Heinz Reitbauer hätte allen Grund zum Feiern. Er baute das vermutlich wichtigste Restaurant des Landes auf, schuf ein kleines Imperium und eröffnete vor genau zwanzig Jahren sein Wirtshaus am Pogusch. Aber er arbeitet lieber als zu feiern oder viel über sich zu reden. Daher begleiteten wir ihn dorthin, wo er am liebsten ist: in den Stall.

Text von Petra Schenk · Fotos Wolfgang Hummer

Heinz Reitbauer ist sehr konzentriert. Er nimmt einen Flaschensauger aus einer neuen Packung, prüft mit den Fingerspitzen die Größe der Öffnung, nickt und macht sich auf den Weg in den Stall. Er muss ein paar neugeborene Lämmer füttern. Es ist Samstagmittag, und das Wirtshaus Steirer­eck am Pogusch wird von Ausflüglern, Landhungrigen und Geburtstagsrunden gestürmt. Gut gelaunte Gäste, darunter viele in Tracht, suchen die Aufmerksamkeit des Patrons. Doch jetzt widmet er ausnahmsweise ­einmal anderen seine Zeit, den Tieren. Reitbauer fährt mit dem VW-Bus nur wenige Meter hangabwärts zum großen Stall, seine Ausrüstung hat er dabei. Und er redet über seine Landwirtschaft und seine Mission.

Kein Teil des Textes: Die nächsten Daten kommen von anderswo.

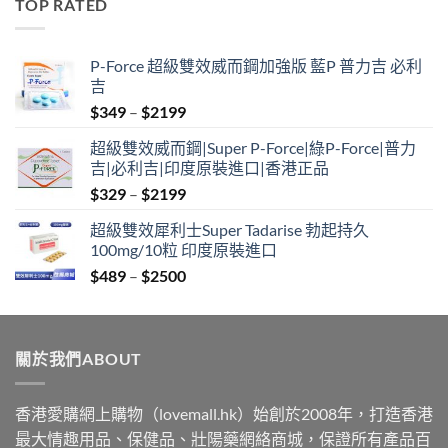
TOP RATED
through
$2500
P-Force 超級雙效威而鋼加強版 藍P 普力吉 必利
吉
Price
$
349
–
$
2199
range:
超級雙效威而鋼|Super P-Force|綠P-Force|普力
$349
吉|必利吉|印度原裝進口|香港正品
through
Price
$
329
–
$
2199
$2199
range:
超級雙效犀利士Super Tadarise 勃起持久
$329
100mg/10粒 印度原裝進口
through
Price
$
489
–
$
2500
$2199
range:
$489
through
關於我們ABOUT
$2500
香港愛購網上購物（lovemall.hk）始創於2008年，打造香港
最大情趣用品、保健品、壯陽藥網絡商城，保證所有產品百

Zum Beispiel, warum er 2008 diesen Stall baute. „Im Jänner stürzte uns das Sturmtief Paula sehr, sehr viele Bäume um“, erklärt Heinz Reitbauer. „Mit dem Holz mussten wir etwas ­machen, und so entstand der neue Stall.“ Dort wird er mit lautem Gemecker der Schafe und Grunzen der benachbarten Schweine empfangen. Er richtet ein paar freundliche Worte an die Tiere und erklärt ihnen, warum er jetzt da ist. Eine kleine Stallpredigt? Die Tiere brauchen viel Aufmerksamkeit, meint er. „Wenn eine Schafmutter zwei Junge zur Welt bringt, wird das Erstgeborene verstoßen. Es würde verhungern. Zurzeit haben wir drei solche ­Lämmer. Die werden von uns alle vier Stunden mit der Michflasche gefüttert“, erzählt Reitbauer, bevor er zum Kleinsten geht, das zittrig im Stall neben seiner Mutter und dem fast doppelt so großen Geschwisterchen steht. Heinz Reitbauer zeigt, wie man es halten soll, ganz wie ein Baby. Dann wird dem hungrigen Jungtier das Fläschchen gegeben. „Wenn ich dann wieder ins Wirtshaus gehe, muss ich mich manchmal umziehen, weil ich so nach Stall rieche“, sagt Reitbauer fröhlich. Er mag das ja.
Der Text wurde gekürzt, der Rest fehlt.